Le philosophe américain lui présenta son petit-fils, en demandant pour lui sa bénédiction : God and Liberty, dit Voltaire, voilà la seule bénédiction qui convienne au petit-fils de M. Franklin. Ils se revirent à une séance publique de l’Académie des sciences ; le public contemplait avec attendrissement, placés à côté l’un de l’autre, ces deux hommes nés dans des mondes différents, respectables par leur vieillesse, par leur gloire, par l’emploi de leur vie, et jouissant tous deux de l’influence qu’ils avaient exercée sur leur siècle. Ils s’embrassèrent au bruit des acclamations ; on a dit que c’était Solon qui embrassait Sophocle. Mais le Sophocle français avait détruit l’erreur, et avancé le règne de la raison ; et le Solon de Philadelphie, appuyant sur la base inébranlable des droits des hommes la constitution de son pays, n’avait point à craindre de voir pendant sa vie même ses lois incertaines préparer des fers à son pays, et ouvrir la porte à la tyrannie.

Œuvres de Condorcet, tome IV, Paris, 1847, pp. 157-159.

Le texte dans Gallica

L’édition 1791 dans Internet Archive


La rencontre dans la biographie de Benjamin Franklin par Parton

Le biographe rapporte une visite de Franklin à Voltaire avant de faire le récit de leur seconde rencontre, à l’Académie des sciences, le 29 avril 1778.

But this was not the only scene between Franklin and Voltaire. Another occurred, April 29th, in the presence of a concourse of « philosophers » at a session of the Academy of Sciences. The meeting was attended by Voltaire and Franklin, who sat near each other on the platform in full view of the audience. At a pause in the proceedings, a confused cry arose, in which could be distinguished the names of the two favorite, and which was interpreted to mean that they should be introduced. This was done. They rose, bowed, and spoke to one another. Bat the clamor did not subside ; the people were evidently dissatisfied ; something more must be done. They shook hands. Even this was not enough. At length, the words of the clamor were distinguished : “II faut s’embrasser, à la Françoise ;” “you must embrace, French fashion.” Then, says John Adams, who witnessed the spectacle, “the two aged actors upon this great theatre of philosophy and frivolity, embraced each other by hugging one another in their arms, and kissing each other’s cheeks, and then the tumult subsided. And the cry immediately spread through the whole kingdom, and, I suppose, over all Europe, ‘How charming it was to see Solon and Sophocles embrace ?’

James Parton, Life and Times of Benjamin Franklin, New York, 1865, pp. 316-317.

Le texte dans Internet Archive


La rencontre dans la Correspondance de Benjamin Franklin par Laboulaye

Le traducteur reprend dans ses notes le récit de Parton.

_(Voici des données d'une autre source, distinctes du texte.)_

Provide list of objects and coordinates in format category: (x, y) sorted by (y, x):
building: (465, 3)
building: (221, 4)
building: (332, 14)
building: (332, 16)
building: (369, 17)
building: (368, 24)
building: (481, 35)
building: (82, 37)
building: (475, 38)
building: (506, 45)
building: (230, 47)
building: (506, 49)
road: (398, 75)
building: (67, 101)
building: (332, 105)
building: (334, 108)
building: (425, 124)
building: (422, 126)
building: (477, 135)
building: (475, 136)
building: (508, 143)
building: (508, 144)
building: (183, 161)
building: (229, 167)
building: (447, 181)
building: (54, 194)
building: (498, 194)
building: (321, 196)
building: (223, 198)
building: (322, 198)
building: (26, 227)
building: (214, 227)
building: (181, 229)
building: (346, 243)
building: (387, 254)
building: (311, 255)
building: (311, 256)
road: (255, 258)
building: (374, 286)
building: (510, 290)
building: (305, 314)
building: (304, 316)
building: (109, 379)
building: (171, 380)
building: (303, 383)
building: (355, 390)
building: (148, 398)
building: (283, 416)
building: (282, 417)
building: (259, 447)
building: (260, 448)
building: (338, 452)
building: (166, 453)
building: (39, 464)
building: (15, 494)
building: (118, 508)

Le 29 avril 1778, il y eut séance à l’Académie des sciences. Voltaire et Franklin y assistaient l’un près de l’autre. Le public se mit à les appeler et à les applaudir ; tous deux se saluèrent, tous deux, pour plaire à l’assistance, se donnèrent la main à l’anglaise. « Non! non ! cria le public : Il faut s’embrasser à la française. » Les deux vieillards ne se le firent pas répéter, et le lendemain, suivant le style du temps, l’Europe apprit que Solon et Sophocle s’étaient embrassés. Heureux temps après tout que celui où les héros de l’opinion sont des hommes qui n’ont jamais cherché qu’à éclairer et affranchir leurs semblables. À côté de cela, qu’est-ce que la gloire sanglante et impure des conquérants ?

Édouard Laboulaye, Correspondance de Benjamin Franklin traduite de l’anglais et annotée, t. II, 1870, p. 164.